__What this task involves__
Give the lines again exactly as they appear below, from the line with "thumb cmc: (100, 80)" to the line with "ring dip: (242, 285)", both included, and only those lines. Leave every picture out.

__Extracted material__
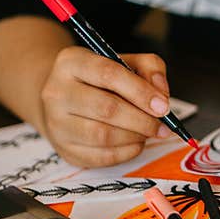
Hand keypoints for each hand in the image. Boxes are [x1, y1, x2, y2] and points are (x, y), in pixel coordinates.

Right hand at [39, 48, 172, 167]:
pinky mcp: (65, 149)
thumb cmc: (100, 80)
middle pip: (107, 109)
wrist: (65, 99)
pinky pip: (102, 157)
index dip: (141, 92)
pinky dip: (127, 152)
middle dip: (142, 120)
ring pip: (103, 136)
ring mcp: (57, 123)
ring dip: (135, 136)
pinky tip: (136, 142)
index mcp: (71, 62)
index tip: (163, 106)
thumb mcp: (124, 61)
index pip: (109, 74)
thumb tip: (161, 94)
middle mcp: (56, 92)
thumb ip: (150, 67)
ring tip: (148, 131)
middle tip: (162, 125)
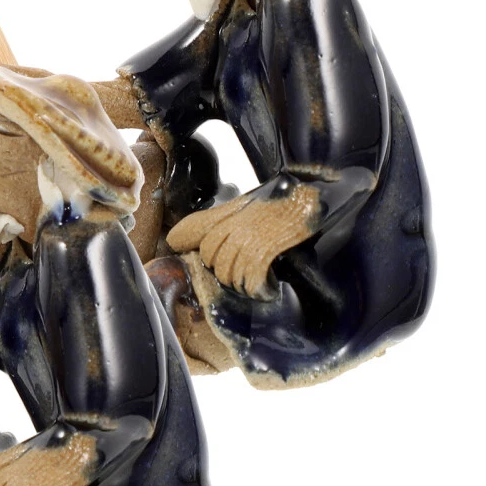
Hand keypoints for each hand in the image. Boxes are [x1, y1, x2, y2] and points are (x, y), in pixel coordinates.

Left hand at [166, 184, 319, 298]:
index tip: (217, 264)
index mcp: (228, 215)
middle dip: (225, 273)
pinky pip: (251, 277)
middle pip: (214, 260)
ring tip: (255, 285)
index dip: (207, 257)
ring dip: (242, 285)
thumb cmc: (278, 204)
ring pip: (231, 272)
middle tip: (242, 276)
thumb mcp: (243, 208)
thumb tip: (174, 239)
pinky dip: (258, 289)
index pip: (202, 242)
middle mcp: (234, 225)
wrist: (311, 195)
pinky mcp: (268, 247)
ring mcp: (250, 236)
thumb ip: (213, 221)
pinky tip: (266, 290)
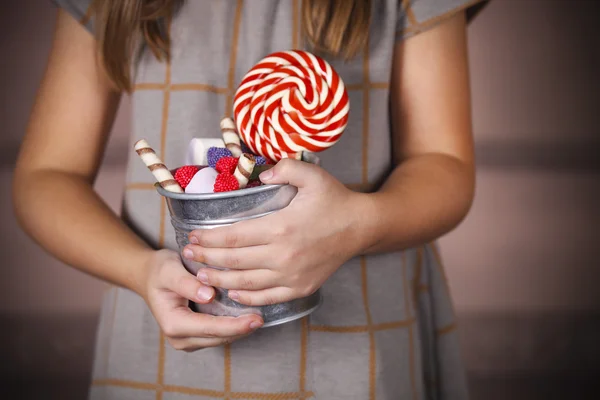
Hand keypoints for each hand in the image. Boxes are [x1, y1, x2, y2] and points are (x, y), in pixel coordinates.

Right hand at [140, 249, 263, 351]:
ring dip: (239, 329)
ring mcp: (187, 339)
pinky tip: (247, 315)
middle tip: (263, 318)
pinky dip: (232, 326)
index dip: (235, 325)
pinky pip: (218, 334)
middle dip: (241, 329)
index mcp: (173, 323)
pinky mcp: (195, 335)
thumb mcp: (168, 270)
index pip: (210, 328)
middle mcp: (180, 337)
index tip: (256, 319)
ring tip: (259, 317)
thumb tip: (208, 296)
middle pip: (218, 337)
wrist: (149, 275)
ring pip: (220, 339)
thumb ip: (186, 283)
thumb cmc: (160, 271)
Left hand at [182, 159, 370, 305]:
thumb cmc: (334, 200)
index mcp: (280, 227)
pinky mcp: (301, 288)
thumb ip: (284, 168)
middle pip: (233, 262)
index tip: (193, 237)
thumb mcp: (311, 175)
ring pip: (245, 283)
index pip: (233, 237)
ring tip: (202, 276)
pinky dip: (247, 298)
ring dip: (220, 280)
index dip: (209, 239)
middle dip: (206, 259)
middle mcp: (282, 256)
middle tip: (189, 256)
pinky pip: (268, 297)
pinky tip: (233, 292)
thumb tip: (260, 174)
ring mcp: (292, 275)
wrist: (361, 227)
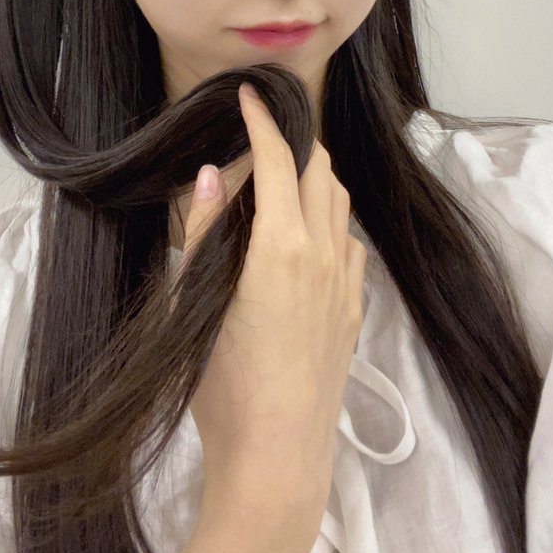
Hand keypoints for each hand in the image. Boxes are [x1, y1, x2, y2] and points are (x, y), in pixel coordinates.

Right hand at [181, 83, 366, 529]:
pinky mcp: (355, 310)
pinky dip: (331, 220)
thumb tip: (207, 176)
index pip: (278, 160)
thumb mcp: (197, 306)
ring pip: (341, 203)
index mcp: (282, 246)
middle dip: (295, 140)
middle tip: (263, 130)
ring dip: (316, 176)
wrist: (278, 457)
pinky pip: (350, 243)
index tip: (248, 95)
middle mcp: (325, 253)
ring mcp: (347, 282)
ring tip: (283, 176)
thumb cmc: (223, 386)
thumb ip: (206, 235)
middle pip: (321, 170)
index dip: (263, 120)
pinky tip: (308, 236)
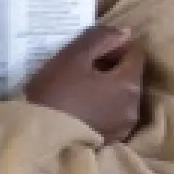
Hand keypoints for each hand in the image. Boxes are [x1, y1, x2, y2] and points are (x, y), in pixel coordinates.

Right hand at [24, 24, 142, 142]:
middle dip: (111, 67)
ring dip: (107, 88)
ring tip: (81, 88)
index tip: (91, 51)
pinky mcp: (111, 140)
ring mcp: (123, 127)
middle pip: (130, 76)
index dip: (115, 46)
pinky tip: (82, 107)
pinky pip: (113, 114)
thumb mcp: (73, 56)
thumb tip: (126, 32)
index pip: (135, 54)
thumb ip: (102, 38)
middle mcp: (133, 107)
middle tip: (82, 68)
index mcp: (128, 84)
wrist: (37, 137)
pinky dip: (103, 106)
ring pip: (122, 96)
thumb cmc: (54, 92)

__Task answer__
thumb cmc: (100, 80)
middle pip: (107, 109)
wrist: (65, 99)
pinky pip: (102, 157)
index dip: (141, 92)
pinky dip: (127, 152)
middle dip: (142, 120)
ring pip: (103, 136)
ring mcp: (57, 123)
ring dip: (135, 136)
pinky tip: (136, 142)
index mcp: (71, 62)
index tip: (163, 106)
thumb mcp: (124, 61)
index pip: (109, 74)
thumb tip: (161, 94)
middle mcp: (56, 92)
thumb ip: (150, 67)
ring tip: (148, 131)
middle tip: (162, 125)
Hand keypoints for each hand in the image. Boxes are [x1, y1, x2, y2] and points are (x, y), in pixel coordinates.

Left hand at [166, 184, 319, 298]:
index tip: (217, 264)
index mcp: (228, 215)
middle dip: (225, 273)
pinky pip: (251, 277)
middle pip: (214, 260)
ring tip: (255, 285)
index dip: (207, 257)
ring dip: (242, 285)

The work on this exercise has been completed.